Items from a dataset
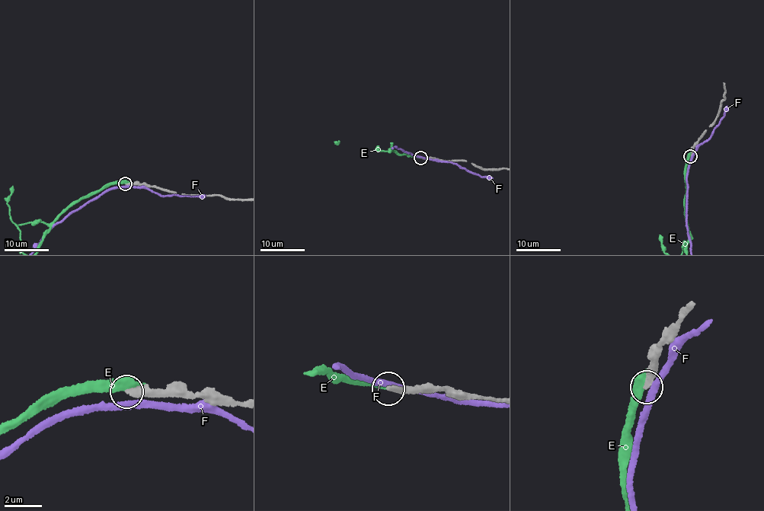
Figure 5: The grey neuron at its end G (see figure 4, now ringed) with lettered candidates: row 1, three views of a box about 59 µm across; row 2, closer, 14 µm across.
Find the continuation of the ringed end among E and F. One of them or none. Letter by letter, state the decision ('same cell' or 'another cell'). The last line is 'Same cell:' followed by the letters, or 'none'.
E: another cell
F: another cell
Same cell: none

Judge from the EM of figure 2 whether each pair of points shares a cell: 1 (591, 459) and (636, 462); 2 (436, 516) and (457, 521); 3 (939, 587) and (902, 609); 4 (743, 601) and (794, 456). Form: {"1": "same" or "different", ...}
{"1": "same", "2": "same", "3": "same", "4": "different"}

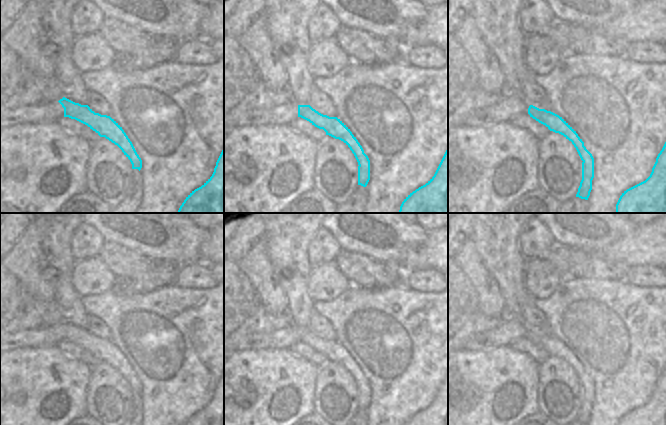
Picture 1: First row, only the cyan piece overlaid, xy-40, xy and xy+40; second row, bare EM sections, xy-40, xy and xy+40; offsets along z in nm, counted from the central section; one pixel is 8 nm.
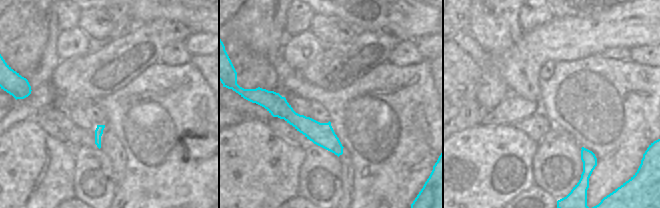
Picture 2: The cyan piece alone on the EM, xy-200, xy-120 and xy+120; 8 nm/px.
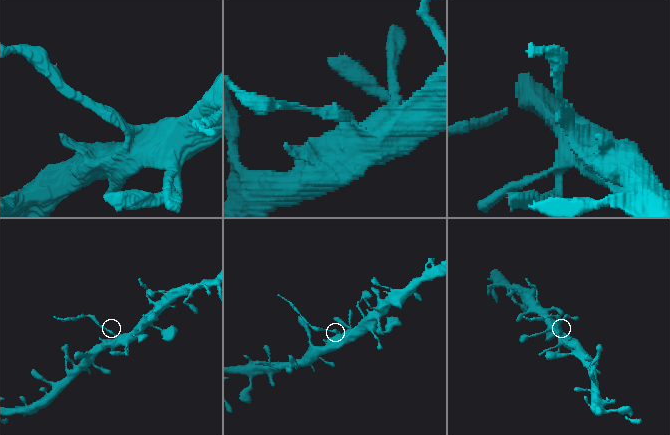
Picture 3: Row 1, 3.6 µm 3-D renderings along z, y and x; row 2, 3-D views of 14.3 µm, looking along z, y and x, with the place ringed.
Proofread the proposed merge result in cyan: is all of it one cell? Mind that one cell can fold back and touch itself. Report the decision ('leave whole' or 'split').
split

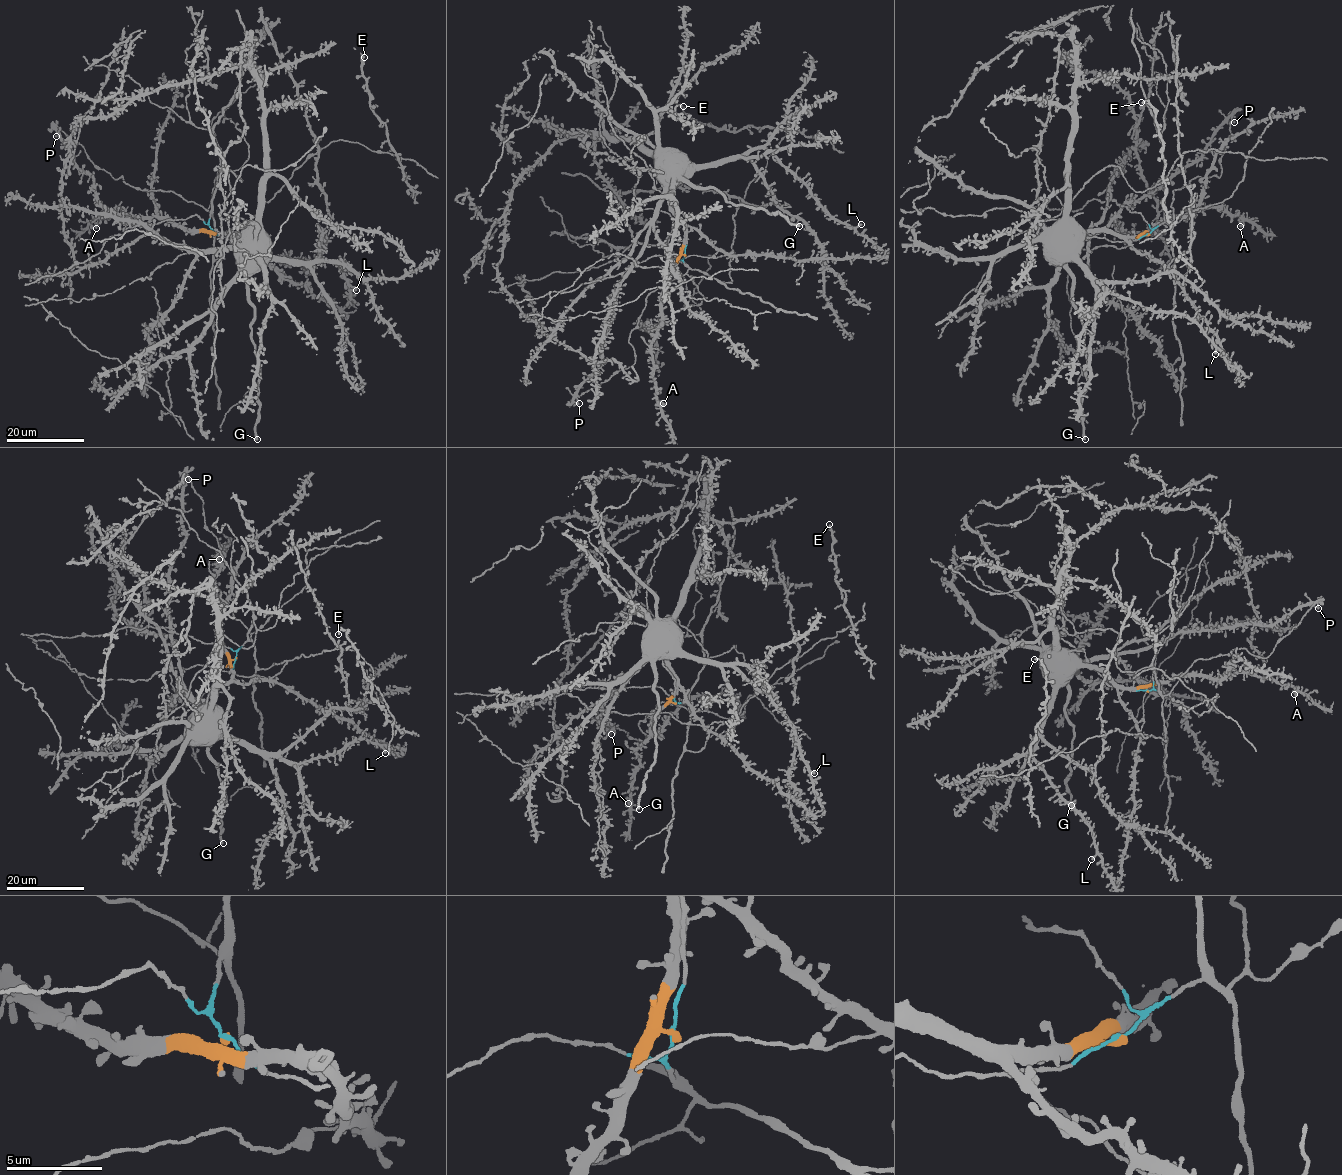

#### What you are asked to do:
Could you reproduce exactly the lines from the one containing "Proofread the proposed" through the last line of the records, both included, leaving out the pictures?

#### Reply to the task:
Proofread the proposed merge result in cyan: is all of it one cell? Mind that one cell can fold back and touch itself. Report the decision ('leave whole' or 'split').
split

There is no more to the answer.